I love the Francois Mauriac quote. I stored it on my phone some time ago, knowing I would borrow it one day. I posted it not only because it is appropriate, but also because I’ve been struggling to put my feelings into order – and into words. Sometimes we need to borrow the insight of others to dig a little deeper into our own meaning. To give us a stopgap until we can admit what we don’t know. By “we” of course I mean, “I”.
After pondering my thoughts for the past five days, I decided I’m not being authentic if I don’t share the not-so-joyful times. There’s something so very vulnerable about letting people know your true feelings and thoughts. I’ve said it before: a little introspection can be a good thing; sharing it with the world might be questionable! In this case however, if I can help someone understand what it means to know a person and value and respect him for all that he is, I’ll share. Wholeheartedly.

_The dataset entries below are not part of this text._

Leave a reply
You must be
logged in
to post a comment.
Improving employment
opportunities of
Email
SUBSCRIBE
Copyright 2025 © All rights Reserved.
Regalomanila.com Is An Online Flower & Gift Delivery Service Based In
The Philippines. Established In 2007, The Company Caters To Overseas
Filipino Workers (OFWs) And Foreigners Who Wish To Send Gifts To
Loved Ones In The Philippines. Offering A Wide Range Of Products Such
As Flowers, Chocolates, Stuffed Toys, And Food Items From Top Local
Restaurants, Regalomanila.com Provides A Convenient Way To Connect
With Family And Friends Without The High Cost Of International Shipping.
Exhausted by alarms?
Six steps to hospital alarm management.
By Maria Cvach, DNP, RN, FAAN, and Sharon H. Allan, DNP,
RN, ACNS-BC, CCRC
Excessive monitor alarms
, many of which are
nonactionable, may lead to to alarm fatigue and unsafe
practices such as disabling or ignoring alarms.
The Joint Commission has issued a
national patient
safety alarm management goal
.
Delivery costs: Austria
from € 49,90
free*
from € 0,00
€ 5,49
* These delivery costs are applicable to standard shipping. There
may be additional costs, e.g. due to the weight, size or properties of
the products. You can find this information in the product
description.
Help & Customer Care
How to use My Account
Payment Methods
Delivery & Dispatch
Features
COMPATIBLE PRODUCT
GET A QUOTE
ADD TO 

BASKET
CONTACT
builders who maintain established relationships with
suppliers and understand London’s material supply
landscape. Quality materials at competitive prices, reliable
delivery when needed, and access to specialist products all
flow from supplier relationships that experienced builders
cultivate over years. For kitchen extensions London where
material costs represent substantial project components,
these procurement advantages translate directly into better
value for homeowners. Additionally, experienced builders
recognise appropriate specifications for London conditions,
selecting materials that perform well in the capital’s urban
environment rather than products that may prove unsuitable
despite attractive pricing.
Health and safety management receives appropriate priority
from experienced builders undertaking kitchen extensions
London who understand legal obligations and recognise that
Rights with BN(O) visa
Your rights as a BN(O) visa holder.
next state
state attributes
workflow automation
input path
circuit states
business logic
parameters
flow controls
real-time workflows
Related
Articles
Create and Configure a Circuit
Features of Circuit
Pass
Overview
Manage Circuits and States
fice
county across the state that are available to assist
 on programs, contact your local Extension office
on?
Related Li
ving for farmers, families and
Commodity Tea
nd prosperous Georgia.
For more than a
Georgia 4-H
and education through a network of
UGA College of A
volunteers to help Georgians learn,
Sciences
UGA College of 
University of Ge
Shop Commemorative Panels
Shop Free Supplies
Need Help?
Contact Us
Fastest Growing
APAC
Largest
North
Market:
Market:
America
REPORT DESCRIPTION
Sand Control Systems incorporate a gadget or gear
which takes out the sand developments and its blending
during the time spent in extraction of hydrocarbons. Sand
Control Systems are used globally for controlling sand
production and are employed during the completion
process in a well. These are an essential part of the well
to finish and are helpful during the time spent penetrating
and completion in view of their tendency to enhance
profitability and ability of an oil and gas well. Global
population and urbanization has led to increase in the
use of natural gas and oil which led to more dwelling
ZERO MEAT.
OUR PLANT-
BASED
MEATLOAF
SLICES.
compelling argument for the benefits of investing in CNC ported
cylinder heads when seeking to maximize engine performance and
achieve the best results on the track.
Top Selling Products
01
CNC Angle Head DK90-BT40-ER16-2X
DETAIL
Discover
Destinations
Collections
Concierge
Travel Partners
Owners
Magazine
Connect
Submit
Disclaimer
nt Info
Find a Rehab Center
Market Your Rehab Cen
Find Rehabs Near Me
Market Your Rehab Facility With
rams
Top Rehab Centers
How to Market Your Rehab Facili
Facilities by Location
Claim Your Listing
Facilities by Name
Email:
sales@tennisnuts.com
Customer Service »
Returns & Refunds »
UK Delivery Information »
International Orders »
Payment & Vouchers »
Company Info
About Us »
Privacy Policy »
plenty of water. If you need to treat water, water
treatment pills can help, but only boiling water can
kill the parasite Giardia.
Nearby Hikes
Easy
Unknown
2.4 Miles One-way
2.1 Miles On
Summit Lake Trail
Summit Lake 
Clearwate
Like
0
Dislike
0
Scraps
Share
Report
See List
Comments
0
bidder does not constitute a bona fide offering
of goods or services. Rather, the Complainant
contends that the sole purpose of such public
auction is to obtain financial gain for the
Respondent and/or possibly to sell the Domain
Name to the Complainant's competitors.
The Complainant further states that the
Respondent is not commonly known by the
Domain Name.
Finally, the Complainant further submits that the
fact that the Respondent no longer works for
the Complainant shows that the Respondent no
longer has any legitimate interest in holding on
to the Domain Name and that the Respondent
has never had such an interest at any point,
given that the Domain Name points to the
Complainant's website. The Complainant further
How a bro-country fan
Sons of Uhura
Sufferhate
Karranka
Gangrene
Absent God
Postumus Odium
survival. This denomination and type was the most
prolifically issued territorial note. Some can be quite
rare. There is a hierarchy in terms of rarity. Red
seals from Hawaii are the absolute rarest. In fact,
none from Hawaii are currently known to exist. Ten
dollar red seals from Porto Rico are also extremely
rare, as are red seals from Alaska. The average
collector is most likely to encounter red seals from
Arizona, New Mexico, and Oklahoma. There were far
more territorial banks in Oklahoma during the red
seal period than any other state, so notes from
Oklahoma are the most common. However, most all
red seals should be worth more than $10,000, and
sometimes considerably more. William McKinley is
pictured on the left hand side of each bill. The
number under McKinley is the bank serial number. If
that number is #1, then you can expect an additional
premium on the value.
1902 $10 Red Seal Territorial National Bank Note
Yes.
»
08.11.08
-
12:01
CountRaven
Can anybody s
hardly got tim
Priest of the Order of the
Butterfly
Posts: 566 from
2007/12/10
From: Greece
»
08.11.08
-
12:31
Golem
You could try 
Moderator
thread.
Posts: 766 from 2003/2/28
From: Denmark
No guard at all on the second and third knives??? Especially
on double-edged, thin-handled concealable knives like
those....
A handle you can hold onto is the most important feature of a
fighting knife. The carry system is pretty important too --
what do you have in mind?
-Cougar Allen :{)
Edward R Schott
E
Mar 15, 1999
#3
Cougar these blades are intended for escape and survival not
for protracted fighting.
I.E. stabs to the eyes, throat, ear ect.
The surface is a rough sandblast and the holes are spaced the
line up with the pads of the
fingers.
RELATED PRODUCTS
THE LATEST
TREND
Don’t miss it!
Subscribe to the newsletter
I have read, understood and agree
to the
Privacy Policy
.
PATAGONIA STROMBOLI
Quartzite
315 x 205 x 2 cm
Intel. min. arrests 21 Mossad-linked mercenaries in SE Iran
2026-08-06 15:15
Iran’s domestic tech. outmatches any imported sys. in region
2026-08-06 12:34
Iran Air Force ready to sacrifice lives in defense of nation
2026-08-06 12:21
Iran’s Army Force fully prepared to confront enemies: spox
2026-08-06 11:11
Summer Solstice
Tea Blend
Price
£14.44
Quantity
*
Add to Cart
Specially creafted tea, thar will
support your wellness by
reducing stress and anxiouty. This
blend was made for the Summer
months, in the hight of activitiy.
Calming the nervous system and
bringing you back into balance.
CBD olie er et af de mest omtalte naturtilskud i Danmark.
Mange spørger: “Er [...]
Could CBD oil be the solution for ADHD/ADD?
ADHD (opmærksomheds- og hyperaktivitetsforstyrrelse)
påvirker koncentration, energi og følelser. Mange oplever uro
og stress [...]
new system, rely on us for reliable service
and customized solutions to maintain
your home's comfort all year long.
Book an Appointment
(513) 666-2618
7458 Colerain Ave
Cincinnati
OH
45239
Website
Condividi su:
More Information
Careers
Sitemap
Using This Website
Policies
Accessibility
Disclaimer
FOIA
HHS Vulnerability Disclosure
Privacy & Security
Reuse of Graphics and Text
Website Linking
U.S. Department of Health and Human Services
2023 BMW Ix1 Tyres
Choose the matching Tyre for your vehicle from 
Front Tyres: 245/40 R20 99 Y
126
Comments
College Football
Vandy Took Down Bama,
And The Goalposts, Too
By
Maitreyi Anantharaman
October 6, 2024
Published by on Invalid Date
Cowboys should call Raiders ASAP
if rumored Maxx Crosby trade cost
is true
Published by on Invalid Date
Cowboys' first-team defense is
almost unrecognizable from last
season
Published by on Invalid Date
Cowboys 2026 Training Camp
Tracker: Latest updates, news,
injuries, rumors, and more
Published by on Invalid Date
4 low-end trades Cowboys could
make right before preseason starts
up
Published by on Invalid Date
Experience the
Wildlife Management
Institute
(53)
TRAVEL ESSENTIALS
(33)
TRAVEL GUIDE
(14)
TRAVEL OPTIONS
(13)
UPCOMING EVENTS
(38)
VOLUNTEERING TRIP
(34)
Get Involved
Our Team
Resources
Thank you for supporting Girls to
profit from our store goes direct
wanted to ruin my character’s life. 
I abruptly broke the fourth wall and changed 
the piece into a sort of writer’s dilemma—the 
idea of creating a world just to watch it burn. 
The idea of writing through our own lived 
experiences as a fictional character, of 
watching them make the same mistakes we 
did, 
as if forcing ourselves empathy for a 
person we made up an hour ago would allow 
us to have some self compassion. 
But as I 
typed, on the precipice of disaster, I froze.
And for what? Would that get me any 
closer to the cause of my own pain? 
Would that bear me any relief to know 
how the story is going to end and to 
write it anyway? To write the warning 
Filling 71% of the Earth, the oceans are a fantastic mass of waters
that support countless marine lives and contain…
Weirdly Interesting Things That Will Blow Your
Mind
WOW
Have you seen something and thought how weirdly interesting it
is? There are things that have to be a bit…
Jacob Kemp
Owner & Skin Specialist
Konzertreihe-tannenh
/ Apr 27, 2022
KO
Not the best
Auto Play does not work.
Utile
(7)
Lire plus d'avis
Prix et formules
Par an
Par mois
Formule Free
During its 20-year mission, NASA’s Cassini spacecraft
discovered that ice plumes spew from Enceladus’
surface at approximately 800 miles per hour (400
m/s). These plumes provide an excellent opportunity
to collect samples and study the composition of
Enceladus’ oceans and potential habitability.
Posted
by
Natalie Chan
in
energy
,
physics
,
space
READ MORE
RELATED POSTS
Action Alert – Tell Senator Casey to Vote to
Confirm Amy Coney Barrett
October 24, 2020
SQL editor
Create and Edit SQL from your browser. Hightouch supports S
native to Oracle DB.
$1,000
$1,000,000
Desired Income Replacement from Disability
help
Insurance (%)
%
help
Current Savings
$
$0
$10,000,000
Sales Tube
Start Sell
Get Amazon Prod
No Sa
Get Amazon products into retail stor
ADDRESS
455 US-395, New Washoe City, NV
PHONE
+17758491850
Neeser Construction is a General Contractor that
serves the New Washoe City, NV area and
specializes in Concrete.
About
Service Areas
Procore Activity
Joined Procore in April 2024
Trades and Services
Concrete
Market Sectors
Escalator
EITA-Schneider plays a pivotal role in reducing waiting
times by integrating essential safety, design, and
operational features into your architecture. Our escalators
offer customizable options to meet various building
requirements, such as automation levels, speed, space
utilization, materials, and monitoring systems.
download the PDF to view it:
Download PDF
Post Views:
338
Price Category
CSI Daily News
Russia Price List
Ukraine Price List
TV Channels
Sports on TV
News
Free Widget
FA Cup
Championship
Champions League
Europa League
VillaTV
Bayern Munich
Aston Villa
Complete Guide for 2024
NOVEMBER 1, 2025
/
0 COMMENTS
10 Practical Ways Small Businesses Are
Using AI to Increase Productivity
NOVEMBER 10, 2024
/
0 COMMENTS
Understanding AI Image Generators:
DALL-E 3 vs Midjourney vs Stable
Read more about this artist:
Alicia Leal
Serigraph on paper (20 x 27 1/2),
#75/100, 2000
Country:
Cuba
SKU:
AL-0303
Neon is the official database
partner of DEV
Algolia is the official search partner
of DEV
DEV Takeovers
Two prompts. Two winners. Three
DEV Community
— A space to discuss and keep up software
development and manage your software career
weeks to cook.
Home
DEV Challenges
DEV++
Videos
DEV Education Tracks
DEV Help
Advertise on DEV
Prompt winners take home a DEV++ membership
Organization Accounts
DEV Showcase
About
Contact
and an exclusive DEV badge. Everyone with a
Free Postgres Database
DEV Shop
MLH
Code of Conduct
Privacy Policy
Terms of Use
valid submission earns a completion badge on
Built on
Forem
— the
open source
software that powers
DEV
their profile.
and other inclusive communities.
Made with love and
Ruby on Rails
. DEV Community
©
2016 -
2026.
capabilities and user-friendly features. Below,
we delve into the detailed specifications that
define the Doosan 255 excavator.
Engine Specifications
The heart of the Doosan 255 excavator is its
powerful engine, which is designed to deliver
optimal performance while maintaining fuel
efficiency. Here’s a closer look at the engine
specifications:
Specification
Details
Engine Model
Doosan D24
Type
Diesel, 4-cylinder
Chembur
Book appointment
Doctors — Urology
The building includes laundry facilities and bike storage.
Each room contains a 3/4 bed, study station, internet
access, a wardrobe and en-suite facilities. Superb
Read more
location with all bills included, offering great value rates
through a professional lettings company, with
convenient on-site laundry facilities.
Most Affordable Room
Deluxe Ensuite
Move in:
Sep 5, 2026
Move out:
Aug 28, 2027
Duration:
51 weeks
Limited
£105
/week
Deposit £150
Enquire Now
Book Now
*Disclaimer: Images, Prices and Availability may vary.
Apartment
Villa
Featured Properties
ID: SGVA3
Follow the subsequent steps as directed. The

I had big plans last Wednesday for my time with my training partner. However, based upon my previous experience, which was pure magic, I couldn’t seem to make that special connection this time. I wanted some validation that it was okay I was there, that it would be good to take a walk. Chance reassured me that Zachary was in a good mood so I guessed it was okay. I didn’t really know.
On our walk, one joyful sound was all I heard, but what does that equal in terms of Zachary’s happiness? I’m not sure I’ll ever know. I certainly don’t always laugh or smile just because I’m happy! I stopped briefly under the blossoming willow tree that overhangs the path we’ve been walking. Have you ever noticed what an intoxicating aroma willows have? “Zachary, isn’t that scent amazing?” It is.
About 30 minutes into our trip I got a crash course in using the magnet. I was pretty sure he was having a seizure and I knew that using the magnet, if done right, wouldn’t hurt him. It seemed to calm him, but I also noticed that he was cold. My warm hands seemed to calm him, as well. I definitely need to figure out this temperature thing! As we headed back to the house, this scenario played out a few more times. Although I was scared, I was told that Zachary would be fine. I need to trust those who know him. I do.
By the time we got home, he was fine. Maybe he had been uncomfortable or cold in the jogger, but it broke my heart to think that he might be hurting and I didn’t know what was wrong. Next time, I will check the jogger to make sure Zachary has a cushion underneath him. I will make sure we have a blanket in case he gets cold. Now that April has decided to act like March, I’ll wait until the weather warms up again! In the mean time, I’ll spend some time hanging out and getting to know him better.
What does that mean? Well, I do understand that communication and connections come in many forms. Spoken words are one thing, but unspoken words can portray some true insight. Any time we get to know a new person, it takes time and patience to learn the intricacies of their body language, vocal cues and facial expressions. As I spend more time with Zachary, it is my hope and goal to learn to read his cues… to learn at least some of what I don’t know.